Now if we were to be naive, we might think p(D) = 0.0622, p(A|D) = 1 and p(D|A) ~= 0.32. RC reminds us that this calculation is wrong and that the figure needs to be doubled. That is all it does, it forces non-mathematicians to use the correct interpretation of Bayes' Theorem. There are of course multiple correct ways of arriving at the same answer, as evidenced by the previous cases. But bridge players are usually not so much interested in obtaining the precise probabilities as in knowing the best line of play. And the beauty of RC is in providing that answer without having to know any maths at all. So no, there is no fallacy here. The underlying maths is sound.

[1eyedjack]

For the problem set by Stephen, one way is to use:

A = LHO has xx, RHO has at least one honour

B = LHO has xx, RHO has KQ

 

Are you sure that there is no typo there? If definition of LHO is identical in each of cases A and B, are not RHO hands likewise identical between the cases, by definition?

[Stephen Tu]

I think Zelandakh means lho has xx and either an honor in addition or not for case A.

[1eyedjack]

I think Zelandakh means lho has xx and either an honor in addition or not for case A.
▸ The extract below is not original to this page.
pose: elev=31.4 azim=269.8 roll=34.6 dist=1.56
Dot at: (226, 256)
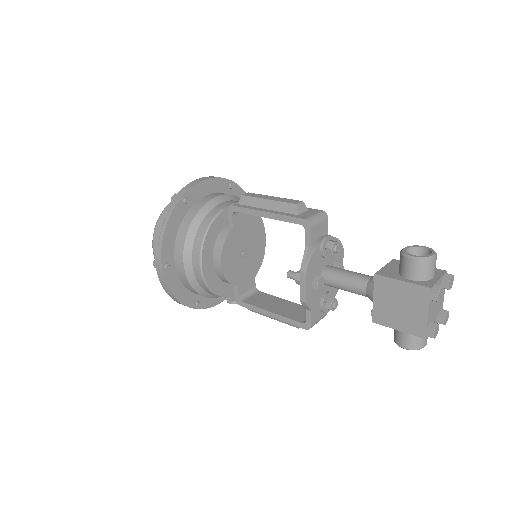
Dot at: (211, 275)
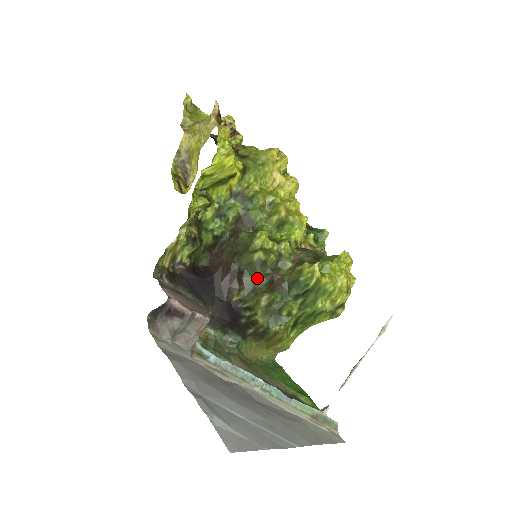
Ah yes, obvious when thinking what we are trying to achieve.

[Zelandakh]

I think Zelandakh means lho has xx and either an honor in addition or not for case A.
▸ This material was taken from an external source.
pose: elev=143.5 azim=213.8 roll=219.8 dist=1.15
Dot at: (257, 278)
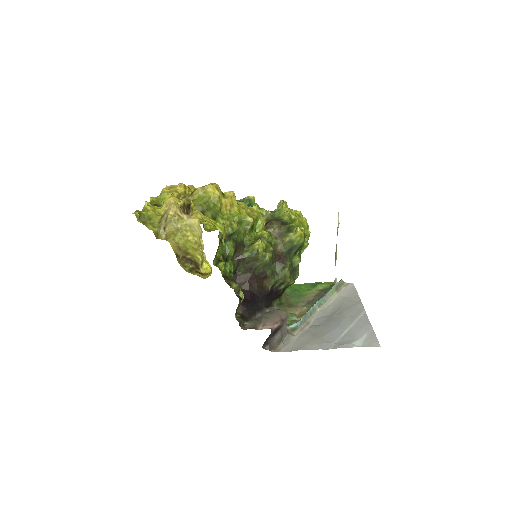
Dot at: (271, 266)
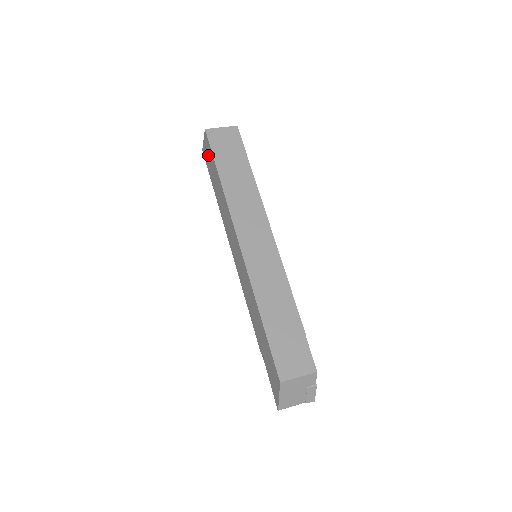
Exactly, A is meant to be the situation we find ourselves in at the point of decision - xx-H + H in an unknown hand - and this is necessary to have the correct conditional probability at the end of it.

[jogs]

I did some sums a few years ago to work out how far an opponent had to depart from random, in terms of the frequency of preferring one card over another equal card, in order to suggest that applying restricted choice only provided a break-even success rate. It would depend on other external factors, no doubt, but in the example I chose to consider (missing QJxx) it worked out that a player had to play one card about 12 times more frequently than the other (when presented with a choice) in order to bring this about. I never had my sums peer reviewed, so perhaps now would be a good time, if I can remember how.

 

Say North has ♠KT987 and 8 non-spades opposite South ♠A654 and 9 non-spades, and no other information. South cashes ♠A to which all follow, East with ♠Q, West low. West also follows low the next Spade. Crunch time.

 

Now suppose that East is known to play Q from QJ doubleton with probability p where 0<=p<=1 (and therefore J from that holding with probability 1-p)

 

The question to resolve is what is the value of p such that when the Q appears on the first round, the success rate in playing for the drop on the second round equals that of the finesse.

 

West has 11 vacant spaces in which to hold the J. East has 12.

 

Under PRC, East's vacant spaces are effectively reduced by a factor p. If p=0, the finesse is certain to succeed. If p=1, the drop is slight favourite by a factor 12:11. If p=0.5 (ie random case), then the finesse is favourite by the ratio 11:6, as predicted by classic PRC.

 

The break even point arises when the ratio 11:12p = 1:1

 

ie when p = 11/12.

 

I conclude therefore that even substantial deviations from random can be afforded before it upsets the recommended finesse suggested by PRC.

Question: You thought you detected a B-I-T by East. East plays an honor(queen or jack). Do you now play East for the other honor?

[sfi]

Question: You thought you detected a B-I-T by East. East plays an honor(queen or jack). Do you now play East for the other honor?

 

Surely anyone above a rank beginner has thought about which one to play many times, and doesn't need to hesitate at the table. Unless it's an obvious enough hesitation that everyone notices it (and possibly comments on it), I'm going to play the hitch to mean 'I need to think about playing my singleton in tempo so he doesn't work out the honours are split' or for them to be playing games.

[Jinksy]

Come on mods put a stop to this shite and ban the (not very good) troll

 

At the very least if you're determined to give him the benefit of the doubt, move it to another forum - I suggest Novice and Beginner.